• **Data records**
==============================

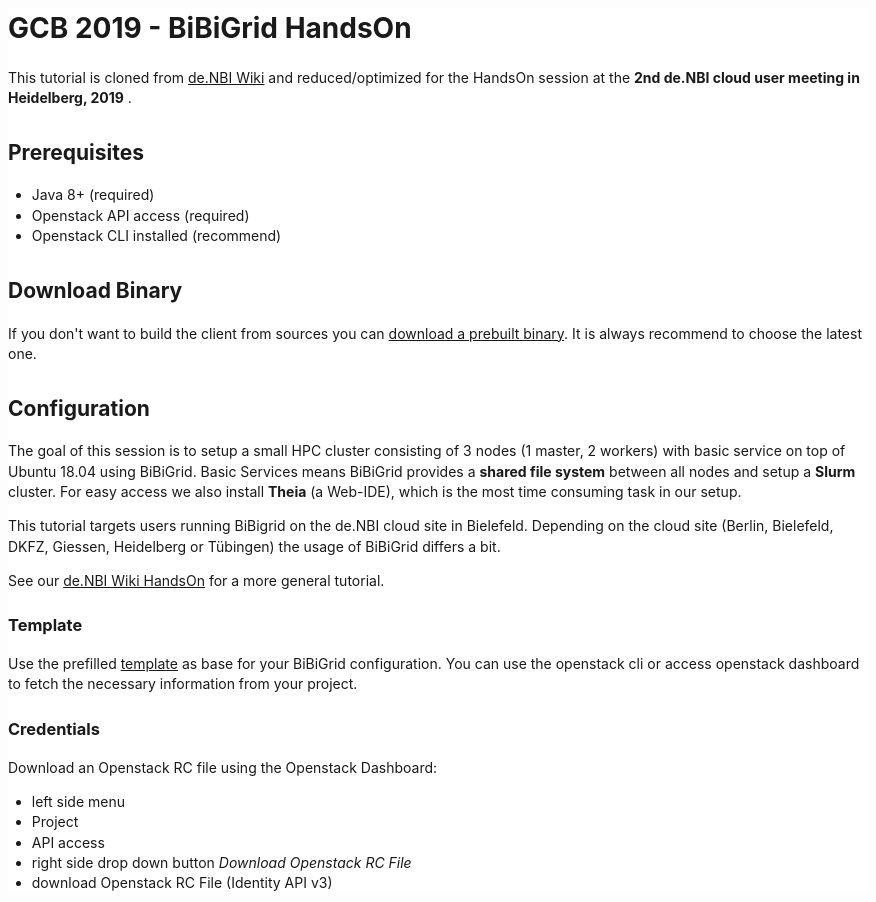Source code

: #  GCB 2019 - BiBiGrid HandsOn 


This tutorial is cloned from [de.NBI Wiki](https://cloud.denbi.de/wiki/Tutorials/BiBiGrid/) and reduced/optimized for the HandsOn session at the **2nd de.NBI cloud user meeting in Heidelberg, 2019** .

## Prerequisites


- Java 8+ (required)
- Openstack API access (required)
- Openstack CLI installed (recommend)


## Download Binary


If you don't want to build the client from sources you can [download a prebuilt binary](http://bibiserv.cebitec.uni-bielefeld.de/resources/bibigrid). It is always recommend to choose the latest one.



## Configuration

The goal of this session is to setup a small HPC cluster consisting of 3 nodes  (1 master, 2 workers) with basic service on top of Ubuntu 18.04 using BiBiGrid.
Basic Services means BiBiGrid provides a **shared file system** between all nodes and setup a **Slurm** cluster. For easy access we also install **Theia** (a Web-IDE), which is the most time consuming task in our setup.

This tutorial targets users running BiBigrid on the de.NBI cloud site in Bielefeld. Depending on the cloud site (Berlin, Bielefeld, DKFZ, Giessen, Heidelberg or Tübingen) the usage of BiBiGrid differs a bit.

See our [de.NBI Wiki HandsOn](https://cloud.denbi.de/wiki/Tutorials/BiBiGrid/) for a more general tutorial.
### Template

Use the prefilled [template](resources/bibigrid.yml) as base for your BiBiGrid configuration. You can use the openstack cli or access openstack dashboard to fetch the necessary information from your project. 

### Credentials

Download an Openstack RC file using the Openstack Dashboard:

-  left side menu 
-  Project 
-  API access 
-  right side drop down button _Download Openstack RC File_ 
-  download Openstack RC File (Identity API v3)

==============================

• **What is required**
Every record above must be given again exactly; drop the pictures.

• **Answer box**
Source code

: #  GCB 2019 - BiBiGrid HandsOn 


This tutorial is cloned from [de.NBI Wiki](https://cloud.denbi.de/wiki/Tutorials/BiBiGrid/) and reduced/optimized for the HandsOn session at the **2nd de.NBI cloud user meeting in Heidelberg, 2019** .

## Prerequisites


- Java 8+ (required)
- Openstack API access (required)
- Openstack CLI installed (recommend)


## Download Binary


If you don't want to build the client from sources you can [download a prebuilt binary](http://bibiserv.cebitec.uni-bielefeld.de/resources/bibigrid). It is always recommend to choose the latest one.



## Configuration

The goal of this session is to setup a small HPC cluster consisting of 3 nodes  (1 master, 2 workers) with basic service on top of Ubuntu 18.04 using BiBiGrid.
Basic Services means BiBiGrid provides a **shared file system** between all nodes and setup a **Slurm** cluster. For easy access we also install **Theia** (a Web-IDE), which is the most time consuming task in our setup.

This tutorial targets users running BiBigrid on the de.NBI cloud site in Bielefeld. Depending on the cloud site (Berlin, Bielefeld, DKFZ, Giessen, Heidelberg or Tübingen) the usage of BiBiGrid differs a bit.

See our [de.NBI Wiki HandsOn](https://cloud.denbi.de/wiki/Tutorials/BiBiGrid/) for a more general tutorial.
### Template

Use the prefilled [template](resources/bibigrid.yml) as base for your BiBiGrid configuration. You can use the openstack cli or access openstack dashboard to fetch the necessary information from your project. 

### Credentials

Download an Openstack RC file using the Openstack Dashboard:

-  left side menu 
-  Project 
-  API access 
-  right side drop down button _Download Openstack RC File_ 
-  download Openstack RC File (Identity API v3)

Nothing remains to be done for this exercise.